How Collaborative Audits Work

How Sherlock’s collaborative audits work, including dynamic team assembly, the engagement timeline from scoping through report, and the readiness requirements needed to start on schedule.

Collaborative Audits are Sherlock’s staffed review engagements for high-stakes scopes. They are designed for teams that need depth, direct coordination with reviewers, and fix verification before release. The work runs in a shared audit workspace that tracks scope, findings, remediation status, linked fixes, and fix review through to a final report.

Team assembly

Collaborative Audits are staffed dynamically. Sherlock assembles an engagement-specific review team based on your system’s architecture, attack surface, languages, and release risk. The goal is to match reviewer strengths to the parts of the scope that matter most, rather than applying a fixed team template to every engagement.

The timeline

Sherlock aligns with your team on what is in scope, what is out of scope, and what matters most for the release. This includes repositories and languages, deployment context, actors and trust assumptions, and any prior audit history you want carried forward.

2) Quote

Sherlock proposes staffing and a review window based on scope size and risk. Once scheduled, dates and logistics are confirmed, and your team is added to the audit workspace.

3) Audit preparation

Before review begins, your team provides the materials that let reviewers move quickly:

  • target repository access and the planned freeze point (commit / branch)

  • auditor-facing documentation (system overview, core flows, actors/roles)

  • build, compile, and test instructions

  • any prior audit reports or relevant historical context

Sherlock confirms audit readiness 3 days before the start date when you provide the frozen commit and final scope list.

4) Audit

The audit team performs a coordinated review and logs issues in the workspace as they are found. Each issue is written for engineering: impact, exploit path, and remediation guidance. Your team stays available for clarifying questions during the review window.

5) Issues review and remediation

This phase turns findings into a remediation plan and verified fixes. Your team confirms issues, records fix intent, links remediation PRs, and schedules fix review once patches are ready. Sherlock reviewers then validate the patch set to confirm issues are resolved and to check that changes did not introduce new risk.

6) Audit report

After fix verification, Sherlock publishes the final report. The report reflects the validated issue set, severity decisions, and fix verification status, and serves as the record for internal sign-off and release readiness.

Audit readiness checklist

To begin on schedule, the items below must be complete by the start date. Sherlock confirms readiness 3 days before the audit begins, when you provide the frozen commit and final scope.

Codebase sizing and pricing

Final pricing is determined by the size of the codebase at the frozen commit hash.

For Solidity scopes, size is measured using nSLOC via solidity-metrics (Solidity Metrics). For non-Solidity scopes, Sherlock sizes the review based on program structure, attack surface, and integration complexity.

Sizing notes:

  • includes libraries and imports; excludes interfaces and standard well-known imports

  • complexity can change review effort (inline assembly, patterned code, heavy integrations)

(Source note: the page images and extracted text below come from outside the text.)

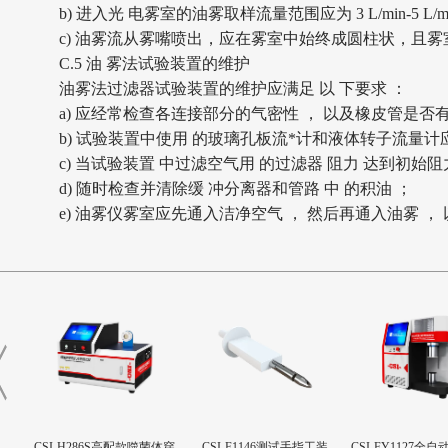
b) 进入光 电雾室的油雾取样流量范围应为 3 L/min
-5
L/
c) 油雾流从雾嘴喷出
，
应在雾室中始终成圆柱状
，
且雾
C.5 油 雾法试验装置的维护
油雾法过滤器试验装置的维护应满足
以
下要求
：
a) 应经常检查各连接部分的气密性 ， 以及橡皮管是否有
b) 试验装置中使用 的玻璃孔板流*计和液体转子流量计
c) 当试验装置 中过滤空气用 的过滤器 阻力 达到初始阻
d) 随时检查并清除缓 冲分离器和管路 中 的积油 ；
e) 油雾仪雾室应先通入洁净空气 ， 然后再通入油雾 ，
撞试验
CSI-H286S高配款噬菌体穿
CSI-F1146测试手指工装
CSI-FY1127全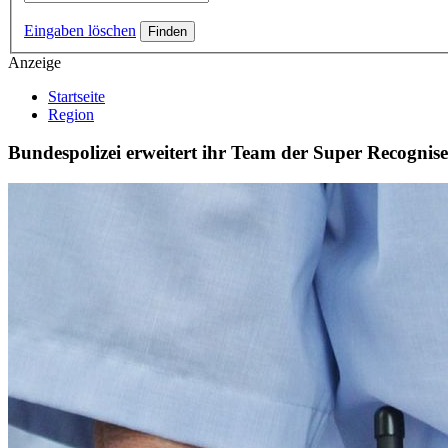
Eingaben löschen
Anzeige
Startseite
Region
Bundespolizei erweitert ihr Team der Super Recognise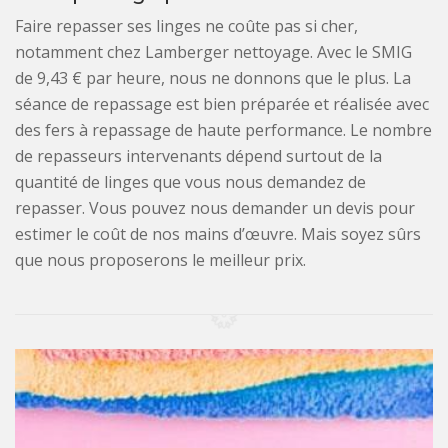
Faire repasser ses linges ne coûte pas si cher,
notamment chez Lamberger nettoyage. Avec le SMIG
de 9,43 € par heure, nous ne donnons que le plus. La
séance de repassage est bien préparée et réalisée avec
des fers à repassage de haute performance. Le nombre
de repasseurs intervenants dépend surtout de la
quantité de linges que vous nous demandez de
repasser. Vous pouvez nous demander un devis pour
estimer le coût de nos mains d’œuvre. Mais soyez sûrs
que nous proposerons le meilleur prix.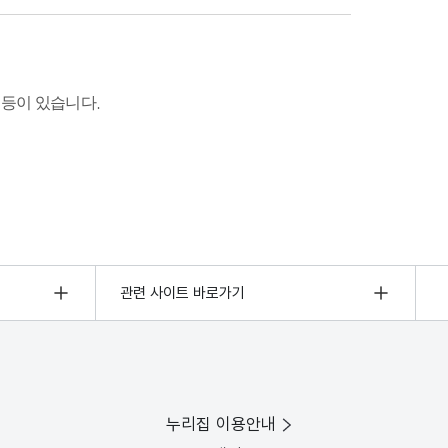
 등이 있습니다.
관련 사이트 바로가기
누리집 이용안내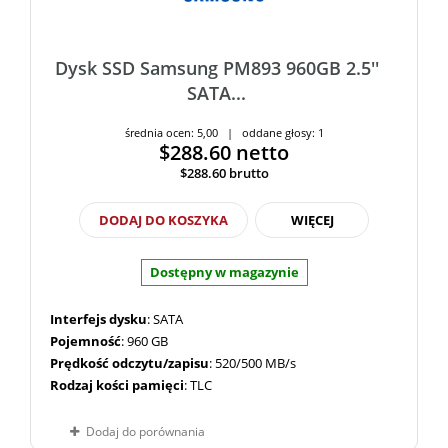
Dysk SSD Samsung PM893 960GB 2.5''
SATA...
średnia ocen: 5,00 | oddane głosy: 1
$288.60
netto
$288.60
brutto
DODAJ DO KOSZYKA
WIĘCEJ
Dostępny w magazynie
Interfejs dysku
: SATA
Pojemność
: 960 GB
Prędkość odczytu/zapisu
: 520/500 MB/s
Rodzaj kości pamięci
: TLC
Dodaj do porównania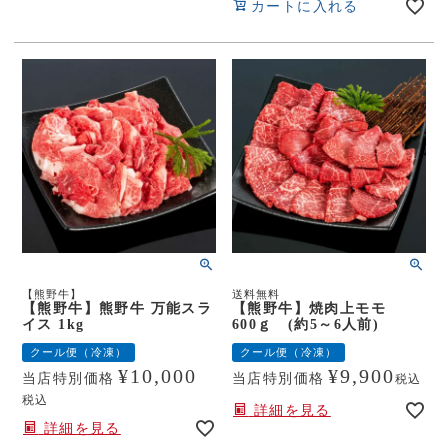
カートに入れる
【熊野牛】
送料無料
【熊野牛】熊野牛 万能スラ
【熊野牛】焼肉上モモ
イス 1kg
600ｇ (約5～6人前)
クール便（冷凍）
クール便（冷凍）
¥
10,000
¥
9,900
当店特別価格
当店特別価格
税込
税込
詳細を見る
詳細を見る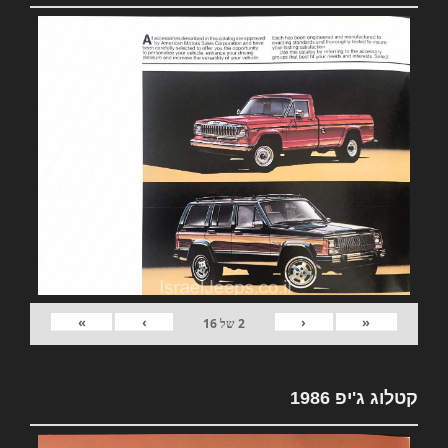
»
›
‹
«
2
של
16
קטלוג ג'יפ 1986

Frozen code and release alignment

Your code must be frozen 3 days before the audit start.

If you plan to rely on post-audit coverage programs, review assumptions need to match what ships:

  • changes between audit and mainnet deployment should be limited to security-related fixes from the audit

  • each fix should be made in a separate PR for traceability

  • if additional changes are made after the audit, Sherlock may require a follow-up review window for the modified code

Tests and documentation

Testing:

  • 100% passing tests and a target of >80% test coverage at the frozen commit

  • clear instructions to run tests and coverage in a clean environment (typically in README.md)

Documentation:

  • auditor-facing documentation at the start of the audit

  • begin with an ELI5 overview, then describe core flows and contract relationships

  • list system actors and their intended roles/capabilities

  • a formal spec is optional but helpful for invariants and accounting

Build readiness:

  • clear instructions to build and compile the project

  • compilation warnings/errors should be resolved or explicitly explained

Prior context:

  • prior audit reports for the system should be shared with the review team

Team availability:

  • your team should be available during the audit window for questions

  • schedule fix review promptly once patches are ready

Audit philosophy

The goal of a collaborative audit is to ship a safer system shortly after the review window.

High-severity issues must be remediated and verified before sign-off. Lower-severity items are handled with judgment based on exploitability and real-world impact. The focus is on issues that change risk, and on fixes that can be verified before release.